The stars and stripes have stood for freedom for as long as the symbol has flown. The American flag represents the freedoms granted to Americans through the sacrifices of those willing to fight for freedom.
Flag Day is a chance to celebrate that symbol and all that it has come to represent. The first Flag Day on June 14, 1923 was when the National Flag Conference established the U.S. Flag Code — the first set of federal regulations concerning the display and handling of the U.S. flag.
In Greenwood, two organizations will be working on Flag Day, one to celebrate the banner flying high, and the other to respectfully dispose of flags that are no longer in flying condition.
The Knights of Columbus at Our Lady of Lourdes Catholic Church is sponsoring the S.C. Festival of Flowers Flag Day Ceremony from 6 to 7 p.m. Friday in front of Howard’s on Main. The feather-topped chapeaus adorning the knights’ heads and ceremonial swords at their hips are the regalia of the highest order in the Knights of Columbus, said local member Dave Putman.
The Knights of Columbus are an international Catholic fraternal organization championing four basic tenets, known in the group as “degrees.” The degrees, in order, are charity, fraternity, unity and patriotism, and each represents a new tier for members in the order.

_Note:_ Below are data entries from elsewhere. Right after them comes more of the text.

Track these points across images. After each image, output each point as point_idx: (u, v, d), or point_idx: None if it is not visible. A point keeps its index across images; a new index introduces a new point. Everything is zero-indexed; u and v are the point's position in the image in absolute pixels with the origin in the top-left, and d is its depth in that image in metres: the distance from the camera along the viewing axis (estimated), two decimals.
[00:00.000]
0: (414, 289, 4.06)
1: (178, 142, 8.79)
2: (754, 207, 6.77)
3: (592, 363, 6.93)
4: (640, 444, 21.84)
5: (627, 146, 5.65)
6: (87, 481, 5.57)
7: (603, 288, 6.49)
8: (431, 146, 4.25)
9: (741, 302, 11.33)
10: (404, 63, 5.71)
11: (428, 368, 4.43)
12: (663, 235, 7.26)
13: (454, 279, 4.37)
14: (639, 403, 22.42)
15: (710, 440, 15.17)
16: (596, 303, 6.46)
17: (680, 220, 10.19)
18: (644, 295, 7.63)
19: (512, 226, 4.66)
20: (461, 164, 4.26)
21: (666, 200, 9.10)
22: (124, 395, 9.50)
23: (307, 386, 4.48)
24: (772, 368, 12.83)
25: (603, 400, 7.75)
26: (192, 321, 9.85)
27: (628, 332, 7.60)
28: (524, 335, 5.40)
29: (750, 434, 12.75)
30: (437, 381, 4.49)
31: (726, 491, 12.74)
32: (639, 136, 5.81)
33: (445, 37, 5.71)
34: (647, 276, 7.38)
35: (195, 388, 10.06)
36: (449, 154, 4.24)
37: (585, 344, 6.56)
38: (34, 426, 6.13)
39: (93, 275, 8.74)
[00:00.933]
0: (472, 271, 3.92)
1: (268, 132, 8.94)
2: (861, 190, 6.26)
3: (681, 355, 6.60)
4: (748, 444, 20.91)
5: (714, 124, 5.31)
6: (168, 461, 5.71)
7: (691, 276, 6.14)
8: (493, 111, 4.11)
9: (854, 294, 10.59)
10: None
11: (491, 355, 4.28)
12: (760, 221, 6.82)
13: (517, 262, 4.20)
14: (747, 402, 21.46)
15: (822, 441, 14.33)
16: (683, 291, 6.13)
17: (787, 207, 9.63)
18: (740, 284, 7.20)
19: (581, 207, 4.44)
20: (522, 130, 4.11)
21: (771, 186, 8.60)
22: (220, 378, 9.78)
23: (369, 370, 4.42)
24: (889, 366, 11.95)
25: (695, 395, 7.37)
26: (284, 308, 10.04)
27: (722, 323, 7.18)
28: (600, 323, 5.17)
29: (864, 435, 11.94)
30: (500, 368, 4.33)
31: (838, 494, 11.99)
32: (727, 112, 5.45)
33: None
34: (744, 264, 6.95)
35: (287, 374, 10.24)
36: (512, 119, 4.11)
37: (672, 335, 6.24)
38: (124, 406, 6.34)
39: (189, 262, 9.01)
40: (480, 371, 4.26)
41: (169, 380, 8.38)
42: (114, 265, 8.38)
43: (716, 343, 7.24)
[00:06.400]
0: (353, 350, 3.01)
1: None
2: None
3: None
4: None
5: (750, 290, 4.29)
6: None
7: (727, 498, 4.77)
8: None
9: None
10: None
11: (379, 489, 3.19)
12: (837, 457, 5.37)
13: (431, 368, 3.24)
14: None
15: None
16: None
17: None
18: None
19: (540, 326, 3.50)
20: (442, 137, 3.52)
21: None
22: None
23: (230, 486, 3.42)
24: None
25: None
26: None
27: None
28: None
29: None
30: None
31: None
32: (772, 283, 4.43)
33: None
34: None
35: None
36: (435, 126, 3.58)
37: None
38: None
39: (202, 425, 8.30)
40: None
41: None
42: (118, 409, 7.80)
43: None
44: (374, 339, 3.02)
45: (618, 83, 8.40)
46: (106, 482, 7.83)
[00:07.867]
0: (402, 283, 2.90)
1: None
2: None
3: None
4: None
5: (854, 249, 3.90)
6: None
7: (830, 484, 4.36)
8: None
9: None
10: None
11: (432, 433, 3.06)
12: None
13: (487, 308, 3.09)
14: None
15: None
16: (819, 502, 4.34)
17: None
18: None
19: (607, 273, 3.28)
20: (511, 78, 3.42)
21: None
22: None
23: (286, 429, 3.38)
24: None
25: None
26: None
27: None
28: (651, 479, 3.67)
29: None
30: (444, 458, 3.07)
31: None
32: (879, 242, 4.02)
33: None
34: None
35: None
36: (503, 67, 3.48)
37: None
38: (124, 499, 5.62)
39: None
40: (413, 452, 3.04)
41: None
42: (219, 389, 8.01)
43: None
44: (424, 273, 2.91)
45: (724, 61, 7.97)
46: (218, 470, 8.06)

“Only fourth-degree knights may wear the color guard uniforms,” Putman said. “Many Catholic veterans and military men ascend to the fourth degree. Only about 10 percent of KC’s are fourth degree, but many of them are veterans.”
This highest rank comes with certain responsibilities and expectations, including assisting in special masses at the church, performing color guard duties at brother knights’ funerals and participating in events, such as parades and Friday’s Flag Day celebration.
“We value very highly the freedoms that we have in the United States, one of which is to publicly celebrate the flag that represents the sacrifices made to give us these freedoms,” Putman said.
While the Knights of Columbus will celebrate the flag flying high, the flag code says that once a flag is damaged to the point where it’s no longer fitting for display, it should be respectfully destroyed. The preferred method, according to the flag code, is by burning.
That’s what American Legion Post 20 members do annually on Flag Day, gathering to dispose of the flags they’ve collected from people throughout the community. Terry Weeks, of Post 20, said this year’s retirement ceremony will be at 10 a.m. Friday at the Lander Legion Hall — the former Post 20 building at 806 Calhoun Ave.
“Everyone is invited to this ceremony, as we retire the flags with the dignity they deserve,” Weeks said. “We don’t just put the flags in a burn pile; we handle it with some ceremony and respect.”
Anyone with flags to be retired can drop them off at the green drop box behind the Greenwood County Veterans Center, or the box at the Greenwood County Library. There’s another box at the American Legion Post 224 building at 1310 E. Cambridge Ave.